Wichtig ist allerdings die Differenzierung: Unternehmerisches Handeln ist immer mit Risiko verbunden. Wirtschaftlich zu scheitern ist deshalb aus gutem Grund nicht strafbar. Auch Middelhoff, das ist wichtig festzuhalten, wurde gerade nicht wegen der Pleite von Arcandor verurteilt.

Sich selbst Vorteile zu verschaffen hat aber mit unternehmerischen Risiken nichts zu tun. Klar gefasste Compliance-Regeln sind nötig, damit Führungskräfte wissen, was sie tun dürfen und was nicht. Dass die Führungsetagen nun unter verstärkter juristischer Beobachtung stehen, ist dabei völlig in Ordnung.

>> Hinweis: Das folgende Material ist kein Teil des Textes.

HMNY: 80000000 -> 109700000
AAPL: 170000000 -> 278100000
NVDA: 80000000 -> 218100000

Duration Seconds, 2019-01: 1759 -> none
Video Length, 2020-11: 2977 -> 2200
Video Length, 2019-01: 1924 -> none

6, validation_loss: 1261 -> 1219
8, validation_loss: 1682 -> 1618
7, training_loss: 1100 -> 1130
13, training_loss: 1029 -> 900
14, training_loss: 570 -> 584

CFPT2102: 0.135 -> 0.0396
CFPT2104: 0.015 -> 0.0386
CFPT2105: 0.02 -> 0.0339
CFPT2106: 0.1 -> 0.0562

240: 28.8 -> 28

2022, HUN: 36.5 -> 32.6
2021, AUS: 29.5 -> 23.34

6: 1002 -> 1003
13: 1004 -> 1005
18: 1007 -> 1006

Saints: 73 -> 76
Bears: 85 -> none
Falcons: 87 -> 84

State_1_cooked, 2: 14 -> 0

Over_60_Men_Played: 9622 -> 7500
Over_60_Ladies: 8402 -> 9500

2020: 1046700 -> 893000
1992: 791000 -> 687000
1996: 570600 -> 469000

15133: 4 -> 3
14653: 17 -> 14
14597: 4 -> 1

Kleine Verstöße, harte Strafen

Arbeitsrechtliche Fälle zeigen, mit welch harten Konsequenzen Angestellte selbst bei kleinsten Verfehlungen rechnen müssen. Für Aufsehen sorgten Fälle wie der einer Kassiererin, die zwei liegen gebliebene Pfandbons im Wert von einem Euro einlöste und dafür gekündigt wurde, oder einer Pflegekraft, die von den Resten eines Buffets zwei Brötchenhälften verspeiste, die eigentlich für den Müll bestimmt waren und dafür ebenfalls eine Kündigung erhielt.

Wo schon geringfügige Compliance-Verstöße von kleinen Angestellten vom Arbeitgeber strikt geahndet werden sollen, da müssen sich auch Manager mit einer genauen Beobachtung arrangieren und eine arbeitsrechtliche, gegebenenfalls auch strafrechtliche Überprüfung ihres Handelns erdulden.